:: Extracted records ::
---
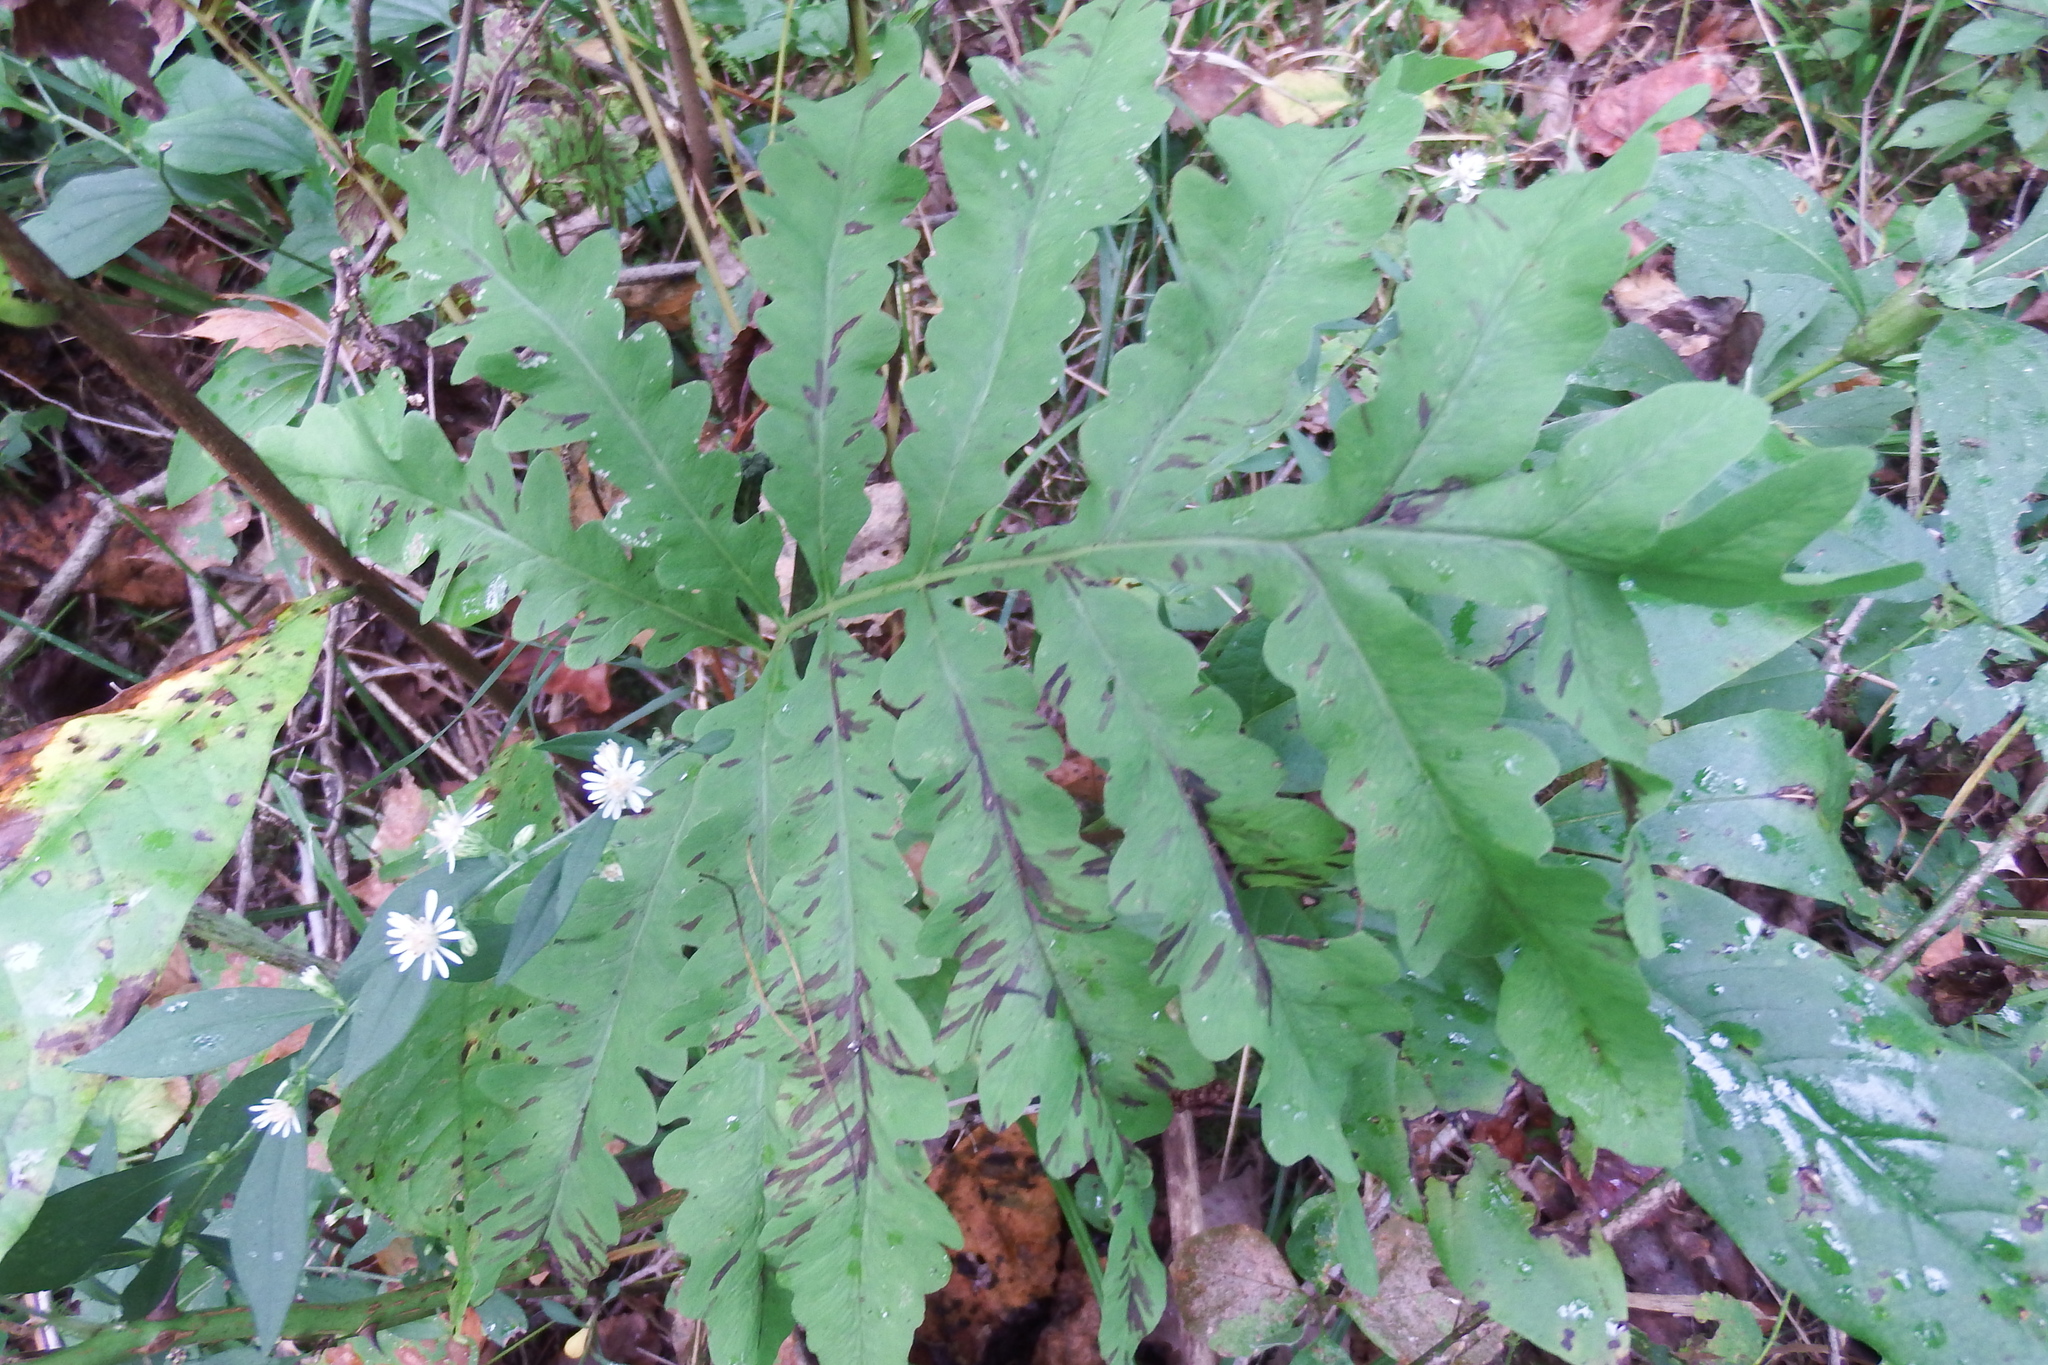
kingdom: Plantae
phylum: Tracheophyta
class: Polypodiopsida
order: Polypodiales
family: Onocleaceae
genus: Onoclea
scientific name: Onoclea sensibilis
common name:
---
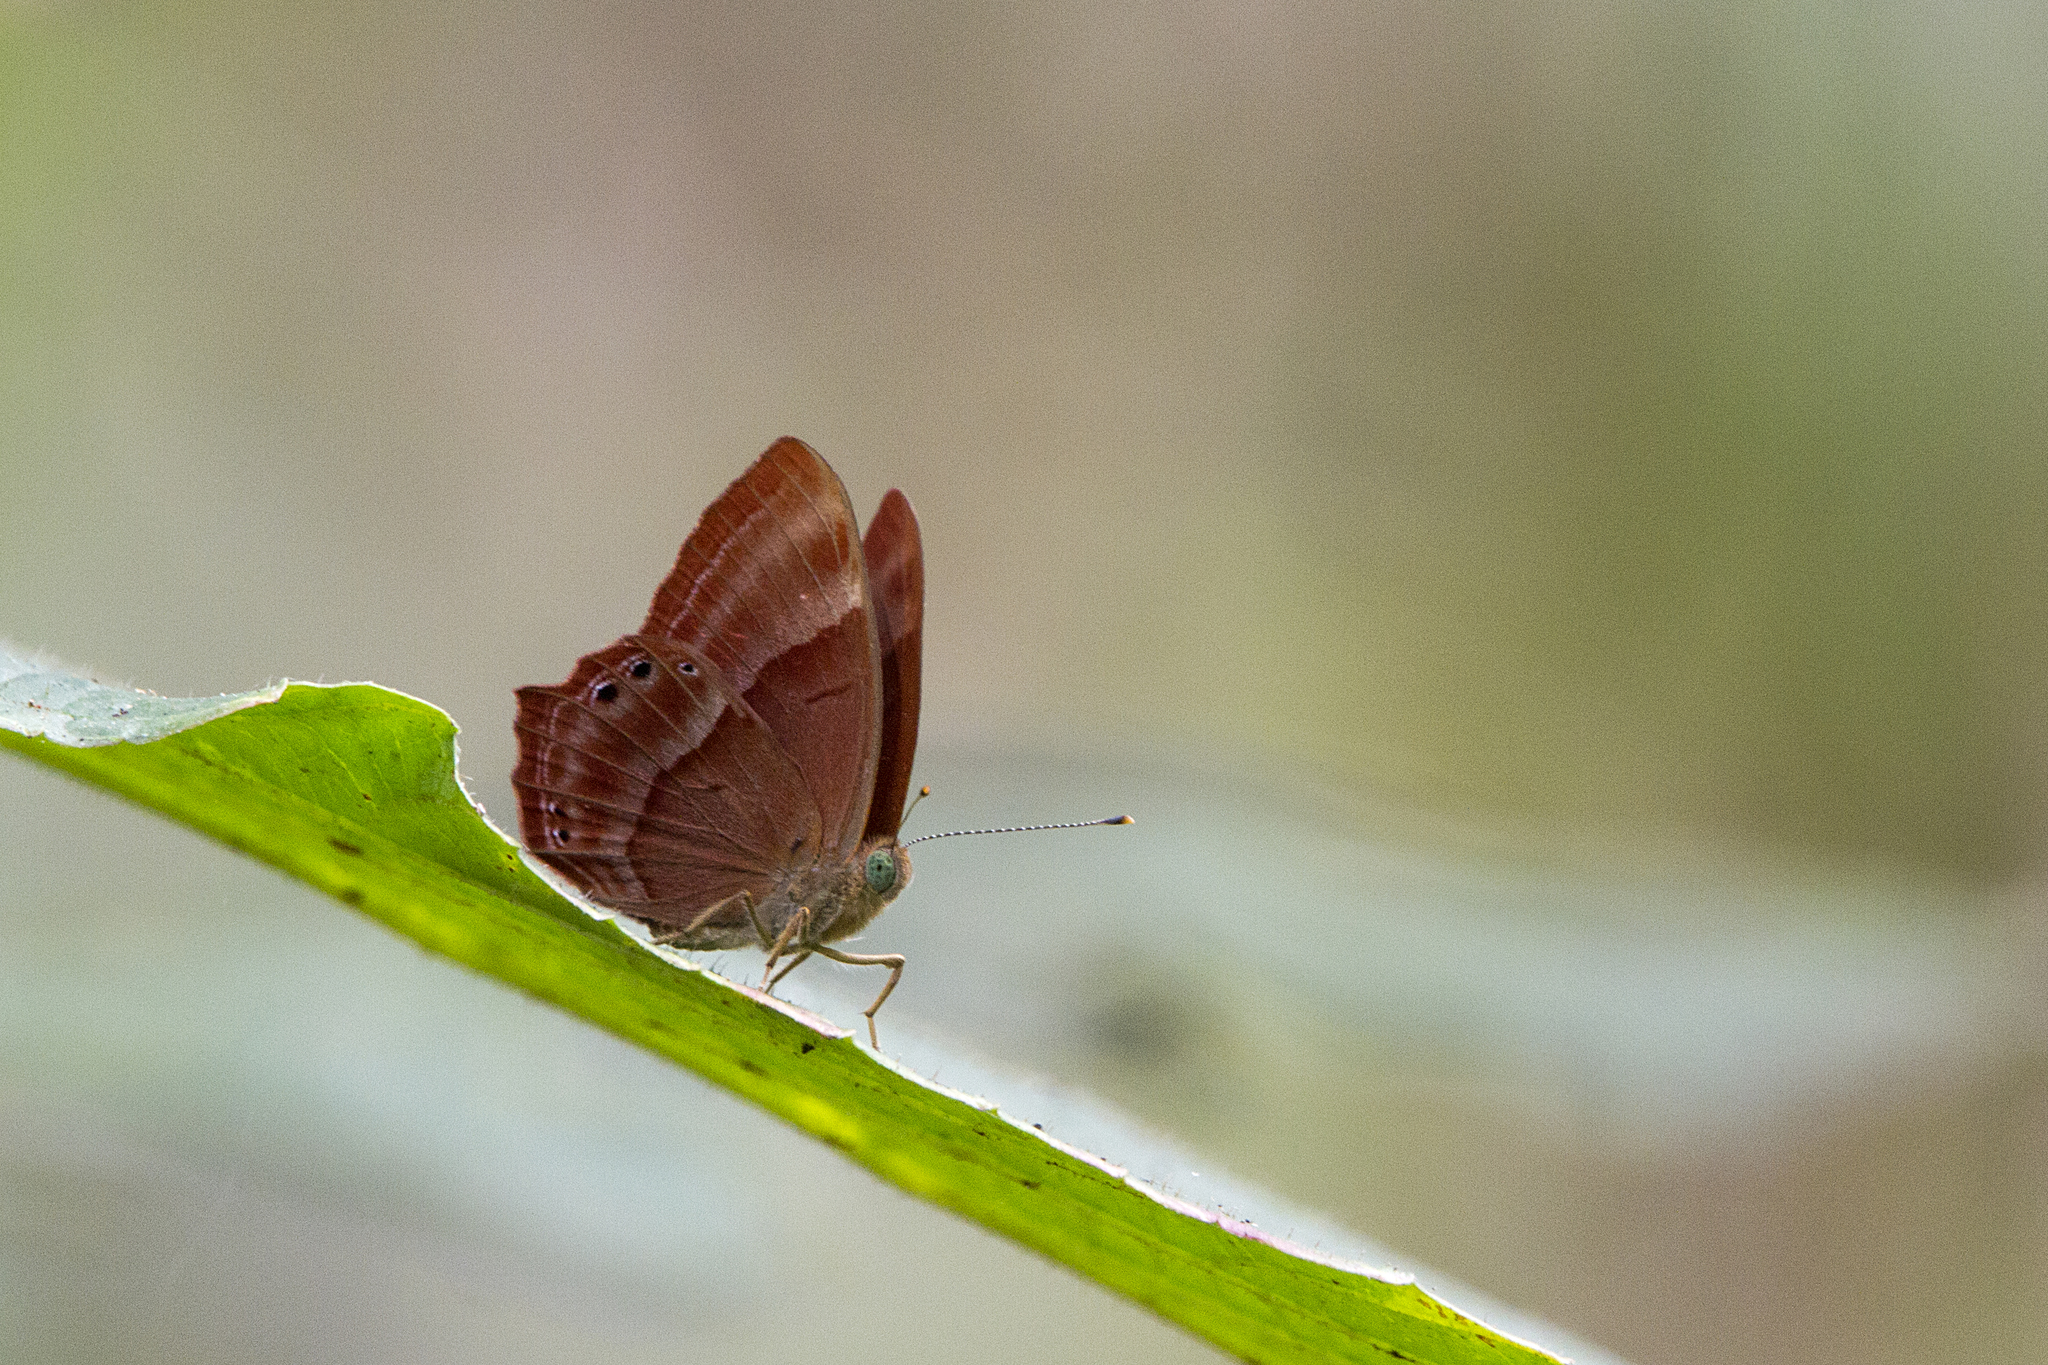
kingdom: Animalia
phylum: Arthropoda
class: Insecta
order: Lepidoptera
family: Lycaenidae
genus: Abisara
---
:: What the task asks ::
Retype the lines starting with the one that contains "kingdom: Plantae" and ending with the one that contains "scientific name: Onoclea sensibilis", both included.

:: The output ::
kingdom: Plantae
phylum: Tracheophyta
class: Polypodiopsida
order: Polypodiales
family: Onocleaceae
genus: Onoclea
scientific name: Onoclea sensibilis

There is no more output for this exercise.